Authorship Attribution: From Identity to Essence
Dr. Patrick Juola
“Stylometry” has been able to get remarkable successes in attributing authorship of unknown or disputed works, most recently in this summer’s unmasking of J.K. Rowling’s authorship of Robert Galbraith’s The Cuckoo’s Calling. The theory behind stylometry is straightforward: language contains a large number of learned, habitual choices that vary from person to person and group to group.
What kind of choices do people make? Right now, we can only really track three kinds of relatively uninformative choices : characters, words, and local grammatical constructions. While these are informative (in a narrow technical sense), they are meaningless in terms of giving holistic understanding of people. Knowing that Madison differs significantly from Hamilton in his use of the word “by” tells us noting about their key philosophical differences. What types of patterns would allow us to make this type of leap to the actual thoughts of the writer? Is it even possible to get a computer to codify something as abstract as “philosophical beliefs”?
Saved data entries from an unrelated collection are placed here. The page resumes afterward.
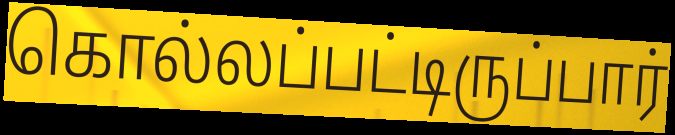
கொல்லப்பட்டிருப்பார்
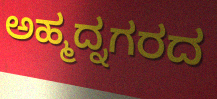
ಅಹ್ಮದ್ನಗರದ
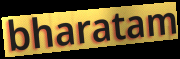
bharatam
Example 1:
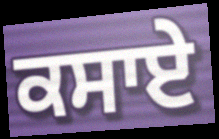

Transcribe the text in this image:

ਕਸਾਏ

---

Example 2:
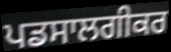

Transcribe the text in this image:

ਪਡਸਾਲਗੀਕਰ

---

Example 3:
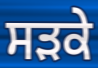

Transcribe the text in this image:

ਸਡ਼ਕੇ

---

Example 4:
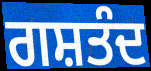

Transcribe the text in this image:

ਗਸ਼ਤੰਦ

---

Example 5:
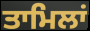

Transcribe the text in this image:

ਤਾਮਿਲਾਂ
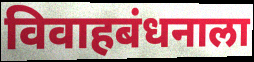
विवाहबंधनाला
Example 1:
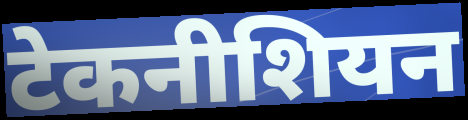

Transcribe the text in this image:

टेकनीशियन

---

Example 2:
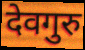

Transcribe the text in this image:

देवगुरु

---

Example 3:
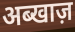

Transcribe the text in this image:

अब्खाज़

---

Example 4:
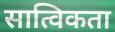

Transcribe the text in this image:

सात्विकता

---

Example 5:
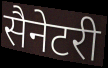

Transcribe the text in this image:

सैनेटरी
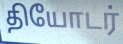
தியோடர்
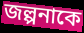
জল্পনাকে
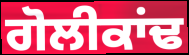
ਗੋਲੀਕਾਂਢ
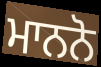
ਮਾਨਨੋ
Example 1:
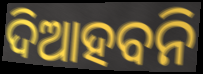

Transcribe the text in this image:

ଦିଆହବନି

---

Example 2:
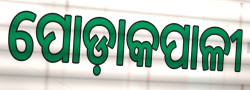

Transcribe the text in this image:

ପୋଡ଼ାକପାଳୀ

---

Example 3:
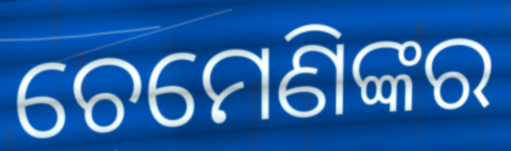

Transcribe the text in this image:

ଚେମେଣିଙ୍କର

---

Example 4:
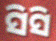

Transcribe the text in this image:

ସିସି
Similarly, the ability of stylometry to profile people is quite powerful, to the point of being rather scary. Using statistical models, we can perhaps correlate specific linguistic patterns with specific cognitive or behavioral patterns. I present some typical profiling results and discuss some potential future applications. For example, self-esteem can be inferred using these techniques, and in theory one could use this as a screening tool for depression. Is this helpful for a historian wanting to understand Jefferson’s mood when he wrote the Declaration of Independence? Is this a useful technology for studying the mindset of the author of a literary work? Would this help analyze fictional characters who are described as having particular moods? Would we care if an analysis of Dangerous Liaisons revealed that the Vicomte de Valmont had – or didn’t have – signs of low self-esteem? Does it add anything to our understanding of the structure of epistolary novels? Or would this simply be a statement without useful foundation or relation to anything interesting? One underlying cause of the disturbance is this same lack of apparent relationship between the patterns and the person; without a causal theory of individual authorship, can we really trust the group-based, purely statistical findings on an individual basis?
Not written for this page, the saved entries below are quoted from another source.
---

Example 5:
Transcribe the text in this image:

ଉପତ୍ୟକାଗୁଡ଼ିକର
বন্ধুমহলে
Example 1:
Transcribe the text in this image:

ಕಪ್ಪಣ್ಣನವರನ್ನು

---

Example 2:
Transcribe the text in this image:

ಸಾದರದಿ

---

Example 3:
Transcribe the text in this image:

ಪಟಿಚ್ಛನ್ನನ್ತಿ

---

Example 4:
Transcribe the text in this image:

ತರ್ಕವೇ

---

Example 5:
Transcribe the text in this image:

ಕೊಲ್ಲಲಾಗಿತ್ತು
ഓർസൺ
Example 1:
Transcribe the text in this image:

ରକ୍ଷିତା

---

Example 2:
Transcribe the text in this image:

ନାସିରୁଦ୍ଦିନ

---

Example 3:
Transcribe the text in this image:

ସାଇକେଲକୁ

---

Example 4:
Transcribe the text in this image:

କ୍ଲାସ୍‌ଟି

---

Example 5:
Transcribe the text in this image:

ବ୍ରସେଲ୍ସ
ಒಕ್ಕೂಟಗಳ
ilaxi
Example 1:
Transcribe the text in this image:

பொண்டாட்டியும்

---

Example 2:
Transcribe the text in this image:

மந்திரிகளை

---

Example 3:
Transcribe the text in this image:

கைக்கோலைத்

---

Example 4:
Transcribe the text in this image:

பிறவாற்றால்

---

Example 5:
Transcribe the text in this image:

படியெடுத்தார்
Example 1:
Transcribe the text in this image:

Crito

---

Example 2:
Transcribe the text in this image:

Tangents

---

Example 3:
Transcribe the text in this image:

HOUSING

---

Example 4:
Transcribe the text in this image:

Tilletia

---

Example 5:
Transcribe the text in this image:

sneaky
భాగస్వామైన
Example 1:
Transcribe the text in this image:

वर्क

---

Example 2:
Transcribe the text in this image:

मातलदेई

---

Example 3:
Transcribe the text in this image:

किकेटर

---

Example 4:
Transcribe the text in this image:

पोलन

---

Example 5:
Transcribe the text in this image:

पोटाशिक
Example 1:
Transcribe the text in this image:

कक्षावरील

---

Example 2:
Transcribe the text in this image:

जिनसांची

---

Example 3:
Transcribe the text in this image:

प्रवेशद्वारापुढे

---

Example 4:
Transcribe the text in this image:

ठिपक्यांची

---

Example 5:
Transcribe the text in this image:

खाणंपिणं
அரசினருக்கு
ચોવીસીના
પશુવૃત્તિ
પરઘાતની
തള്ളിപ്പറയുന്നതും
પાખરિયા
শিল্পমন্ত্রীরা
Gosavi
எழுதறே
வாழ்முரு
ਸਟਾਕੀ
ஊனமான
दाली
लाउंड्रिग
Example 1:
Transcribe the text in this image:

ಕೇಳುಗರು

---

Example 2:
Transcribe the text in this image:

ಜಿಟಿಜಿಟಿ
Patrick Juola is co-founder and director of research of Juola & Associates, a text analysis firm focusing on stylometry and authorial studies. He is also associate professor of computer science at Duquesne University, Pittsburgh, PA. He was one of two analysts who revealed Rowling’s authorship of Galbraith’s The Cuckoo’s Calling and is currently working on a DARPA-funded project to use communication style as a replacement for password-based authentication. He is a long-term member of the digital humanities.